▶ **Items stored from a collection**
***

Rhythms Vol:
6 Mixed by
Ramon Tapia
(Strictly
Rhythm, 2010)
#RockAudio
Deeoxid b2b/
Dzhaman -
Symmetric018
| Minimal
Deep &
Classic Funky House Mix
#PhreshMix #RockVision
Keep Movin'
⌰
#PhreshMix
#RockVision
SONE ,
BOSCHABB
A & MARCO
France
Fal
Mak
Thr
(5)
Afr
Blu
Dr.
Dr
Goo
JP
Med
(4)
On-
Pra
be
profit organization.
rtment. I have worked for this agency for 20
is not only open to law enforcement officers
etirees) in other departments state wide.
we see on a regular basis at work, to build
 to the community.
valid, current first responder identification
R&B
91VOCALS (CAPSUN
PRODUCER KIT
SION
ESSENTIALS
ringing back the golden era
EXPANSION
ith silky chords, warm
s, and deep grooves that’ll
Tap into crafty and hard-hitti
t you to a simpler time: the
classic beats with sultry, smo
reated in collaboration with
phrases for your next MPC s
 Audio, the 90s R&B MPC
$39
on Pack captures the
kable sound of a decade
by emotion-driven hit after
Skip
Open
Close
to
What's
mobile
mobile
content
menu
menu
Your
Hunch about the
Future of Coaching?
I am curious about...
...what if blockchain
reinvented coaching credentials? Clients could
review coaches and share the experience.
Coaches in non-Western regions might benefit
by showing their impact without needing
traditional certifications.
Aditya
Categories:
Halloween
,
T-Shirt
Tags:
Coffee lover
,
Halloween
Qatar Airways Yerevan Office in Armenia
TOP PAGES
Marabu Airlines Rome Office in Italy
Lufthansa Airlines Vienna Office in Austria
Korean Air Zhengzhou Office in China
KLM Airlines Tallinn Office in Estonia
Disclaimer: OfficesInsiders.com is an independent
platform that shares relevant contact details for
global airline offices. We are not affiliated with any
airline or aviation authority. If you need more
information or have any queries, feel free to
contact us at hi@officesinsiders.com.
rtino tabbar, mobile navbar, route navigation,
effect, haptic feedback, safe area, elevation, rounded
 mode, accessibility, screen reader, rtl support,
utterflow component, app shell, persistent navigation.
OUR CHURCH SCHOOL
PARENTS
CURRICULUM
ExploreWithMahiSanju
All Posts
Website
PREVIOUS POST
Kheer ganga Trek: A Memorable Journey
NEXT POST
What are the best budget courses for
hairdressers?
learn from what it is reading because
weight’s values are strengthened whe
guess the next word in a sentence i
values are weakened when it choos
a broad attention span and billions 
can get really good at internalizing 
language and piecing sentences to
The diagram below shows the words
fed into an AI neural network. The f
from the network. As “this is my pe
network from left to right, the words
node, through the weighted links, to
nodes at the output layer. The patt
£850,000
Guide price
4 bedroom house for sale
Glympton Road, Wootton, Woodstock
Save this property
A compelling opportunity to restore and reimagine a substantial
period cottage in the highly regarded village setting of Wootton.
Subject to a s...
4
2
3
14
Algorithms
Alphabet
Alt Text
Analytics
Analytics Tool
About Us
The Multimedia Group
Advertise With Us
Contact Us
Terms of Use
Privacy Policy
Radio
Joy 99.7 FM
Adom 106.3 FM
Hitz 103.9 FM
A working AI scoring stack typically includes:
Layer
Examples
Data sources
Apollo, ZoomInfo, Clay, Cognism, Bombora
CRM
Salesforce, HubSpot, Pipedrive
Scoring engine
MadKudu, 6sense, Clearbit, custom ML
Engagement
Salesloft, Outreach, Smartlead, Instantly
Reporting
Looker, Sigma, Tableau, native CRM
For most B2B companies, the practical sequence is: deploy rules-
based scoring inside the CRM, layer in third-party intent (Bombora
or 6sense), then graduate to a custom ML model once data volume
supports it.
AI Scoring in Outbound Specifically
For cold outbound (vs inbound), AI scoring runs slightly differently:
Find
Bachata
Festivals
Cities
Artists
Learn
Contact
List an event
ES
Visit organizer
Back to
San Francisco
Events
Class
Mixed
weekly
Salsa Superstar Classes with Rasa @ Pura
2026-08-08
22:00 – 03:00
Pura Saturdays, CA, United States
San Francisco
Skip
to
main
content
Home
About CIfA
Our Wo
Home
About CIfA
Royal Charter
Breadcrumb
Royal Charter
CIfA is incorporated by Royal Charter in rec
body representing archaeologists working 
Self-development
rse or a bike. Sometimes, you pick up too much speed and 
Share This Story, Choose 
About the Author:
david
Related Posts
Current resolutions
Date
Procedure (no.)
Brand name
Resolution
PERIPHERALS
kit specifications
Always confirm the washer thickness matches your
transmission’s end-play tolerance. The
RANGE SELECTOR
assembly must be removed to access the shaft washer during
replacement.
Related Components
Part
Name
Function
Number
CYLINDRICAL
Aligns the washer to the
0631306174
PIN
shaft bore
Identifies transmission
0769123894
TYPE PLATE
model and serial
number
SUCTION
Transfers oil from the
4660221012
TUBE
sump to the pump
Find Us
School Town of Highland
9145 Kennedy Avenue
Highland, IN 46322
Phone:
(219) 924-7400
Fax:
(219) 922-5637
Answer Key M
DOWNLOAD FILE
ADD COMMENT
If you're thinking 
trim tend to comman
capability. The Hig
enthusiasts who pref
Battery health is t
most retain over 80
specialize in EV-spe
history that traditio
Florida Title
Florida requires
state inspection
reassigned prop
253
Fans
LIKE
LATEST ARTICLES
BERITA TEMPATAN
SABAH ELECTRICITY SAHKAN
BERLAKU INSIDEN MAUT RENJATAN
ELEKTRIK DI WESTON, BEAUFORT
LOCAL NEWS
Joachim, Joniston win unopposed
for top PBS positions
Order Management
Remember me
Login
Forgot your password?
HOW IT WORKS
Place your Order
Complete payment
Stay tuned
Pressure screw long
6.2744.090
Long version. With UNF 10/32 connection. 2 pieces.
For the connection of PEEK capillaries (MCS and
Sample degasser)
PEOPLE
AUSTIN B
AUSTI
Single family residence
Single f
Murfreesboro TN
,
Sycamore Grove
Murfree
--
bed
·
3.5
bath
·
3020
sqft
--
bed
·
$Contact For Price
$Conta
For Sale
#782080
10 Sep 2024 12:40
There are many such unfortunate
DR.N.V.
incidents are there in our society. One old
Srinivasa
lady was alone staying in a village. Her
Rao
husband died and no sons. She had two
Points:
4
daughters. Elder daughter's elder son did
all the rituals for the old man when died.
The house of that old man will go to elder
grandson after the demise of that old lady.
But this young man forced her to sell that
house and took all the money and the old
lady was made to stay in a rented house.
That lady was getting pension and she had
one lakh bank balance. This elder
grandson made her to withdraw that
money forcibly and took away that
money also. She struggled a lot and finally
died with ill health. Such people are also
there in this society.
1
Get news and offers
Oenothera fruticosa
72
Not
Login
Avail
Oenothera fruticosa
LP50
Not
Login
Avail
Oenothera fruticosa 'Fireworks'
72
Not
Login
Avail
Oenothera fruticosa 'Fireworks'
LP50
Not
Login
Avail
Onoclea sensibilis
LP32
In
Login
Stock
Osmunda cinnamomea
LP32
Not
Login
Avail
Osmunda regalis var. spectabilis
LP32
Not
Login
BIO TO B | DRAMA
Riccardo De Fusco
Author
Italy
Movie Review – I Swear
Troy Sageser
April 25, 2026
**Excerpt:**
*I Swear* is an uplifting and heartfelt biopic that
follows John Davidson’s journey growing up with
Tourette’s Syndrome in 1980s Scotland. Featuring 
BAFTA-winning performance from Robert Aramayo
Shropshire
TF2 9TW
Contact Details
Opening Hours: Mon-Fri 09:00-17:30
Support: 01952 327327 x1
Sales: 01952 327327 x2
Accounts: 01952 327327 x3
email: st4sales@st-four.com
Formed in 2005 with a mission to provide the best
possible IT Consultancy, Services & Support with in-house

***

▶ **ACTION ITEM**
Return every line in the items above that contains the word "best", copying each line in full.

▶ **ANSWER SECTION**
What are the best budget courses for
Formed in 2005 with a mission to provide the best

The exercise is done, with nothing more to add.